+++ SOURCE RECORDS
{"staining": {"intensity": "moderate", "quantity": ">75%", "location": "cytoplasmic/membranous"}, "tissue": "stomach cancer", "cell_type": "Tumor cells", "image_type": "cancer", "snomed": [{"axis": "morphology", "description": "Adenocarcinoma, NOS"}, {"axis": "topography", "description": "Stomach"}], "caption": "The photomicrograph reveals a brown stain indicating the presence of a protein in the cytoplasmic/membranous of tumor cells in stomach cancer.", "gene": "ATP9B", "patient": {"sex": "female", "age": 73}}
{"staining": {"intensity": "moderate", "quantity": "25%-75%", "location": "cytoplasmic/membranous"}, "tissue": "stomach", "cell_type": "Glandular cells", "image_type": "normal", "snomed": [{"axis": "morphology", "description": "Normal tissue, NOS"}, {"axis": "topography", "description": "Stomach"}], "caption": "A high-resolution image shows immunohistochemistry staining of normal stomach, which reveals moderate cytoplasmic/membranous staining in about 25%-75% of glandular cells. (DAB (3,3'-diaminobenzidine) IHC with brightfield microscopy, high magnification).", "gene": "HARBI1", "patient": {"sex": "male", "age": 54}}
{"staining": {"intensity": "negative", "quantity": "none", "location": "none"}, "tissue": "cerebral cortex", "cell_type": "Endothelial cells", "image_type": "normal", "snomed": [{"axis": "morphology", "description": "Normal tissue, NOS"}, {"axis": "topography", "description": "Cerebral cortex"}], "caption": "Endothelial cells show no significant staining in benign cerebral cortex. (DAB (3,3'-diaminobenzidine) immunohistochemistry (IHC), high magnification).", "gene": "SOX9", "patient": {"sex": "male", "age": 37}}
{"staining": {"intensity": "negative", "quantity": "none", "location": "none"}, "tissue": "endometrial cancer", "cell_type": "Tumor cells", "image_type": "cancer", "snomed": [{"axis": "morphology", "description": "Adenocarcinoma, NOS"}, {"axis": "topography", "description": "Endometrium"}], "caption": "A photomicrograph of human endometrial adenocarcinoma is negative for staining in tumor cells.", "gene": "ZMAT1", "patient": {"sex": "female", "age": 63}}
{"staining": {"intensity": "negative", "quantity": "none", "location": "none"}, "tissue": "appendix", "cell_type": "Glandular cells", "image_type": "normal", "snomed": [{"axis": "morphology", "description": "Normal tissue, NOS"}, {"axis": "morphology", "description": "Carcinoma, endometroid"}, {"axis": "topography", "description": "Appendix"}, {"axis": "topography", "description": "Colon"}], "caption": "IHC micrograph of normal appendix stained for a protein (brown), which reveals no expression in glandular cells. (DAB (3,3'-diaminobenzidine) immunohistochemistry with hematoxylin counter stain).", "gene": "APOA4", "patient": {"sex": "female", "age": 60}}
++++++
WHAT THIS TASK INVOLVES: Output the full listing exactly, please.

COMPLETED EXERCISE:
{"staining": {"intensity": "moderate", "quantity": ">75%", "location": "cytoplasmic/membranous"}, "tissue": "stomach cancer", "cell_type": "Tumor cells", "image_type": "cancer", "snomed": [{"axis": "morphology", "description": "Adenocarcinoma, NOS"}, {"axis": "topography", "description": "Stomach"}], "caption": "The photomicrograph reveals a brown stain indicating the presence of a protein in the cytoplasmic/membranous of tumor cells in stomach cancer.", "gene": "ATP9B", "patient": {"sex": "female", "age": 73}}
{"staining": {"intensity": "moderate", "quantity": "25%-75%", "location": "cytoplasmic/membranous"}, "tissue": "stomach", "cell_type": "Glandular cells", "image_type": "normal", "snomed": [{"axis": "morphology", "description": "Normal tissue, NOS"}, {"axis": "topography", "description": "Stomach"}], "caption": "A high-resolution image shows immunohistochemistry staining of normal stomach, which reveals moderate cytoplasmic/membranous staining in about 25%-75% of glandular cells. (DAB (3,3'-diaminobenzidine) IHC with brightfield microscopy, high magnification).", "gene": "HARBI1", "patient": {"sex": "male", "age": 54}}
{"staining": {"intensity": "negative", "quantity": "none", "location": "none"}, "tissue": "cerebral cortex", "cell_type": "Endothelial cells", "image_type": "normal", "snomed": [{"axis": "morphology", "description": "Normal tissue, NOS"}, {"axis": "topography", "description": "Cerebral cortex"}], "caption": "Endothelial cells show no significant staining in benign cerebral cortex. (DAB (3,3'-diaminobenzidine) immunohistochemistry (IHC), high magnification).", "gene": "SOX9", "patient": {"sex": "male", "age": 37}}
{"staining": {"intensity": "negative", "quantity": "none", "location": "none"}, "tissue": "endometrial cancer", "cell_type": "Tumor cells", "image_type": "cancer", "snomed": [{"axis": "morphology", "description": "Adenocarcinoma, NOS"}, {"axis": "topography", "description": "Endometrium"}], "caption": "A photomicrograph of human endometrial adenocarcinoma is negative for staining in tumor cells.", "gene": "ZMAT1", "patient": {"sex": "female", "age": 63}}
{"staining": {"intensity": "negative", "quantity": "none", "location": "none"}, "tissue": "appendix", "cell_type": "Glandular cells", "image_type": "normal", "snomed": [{"axis": "morphology", "description": "Normal tissue, NOS"}, {"axis": "morphology", "description": "Carcinoma, endometroid"}, {"axis": "topography", "description": "Appendix"}, {"axis": "topography", "description": "Colon"}], "caption": "IHC micrograph of normal appendix stained for a protein (brown), which reveals no expression in glandular cells. (DAB (3,3'-diaminobenzidine) immunohistochemistry with hematoxylin counter stain).", "gene": "APOA4", "patient": {"sex": "female", "age": 60}}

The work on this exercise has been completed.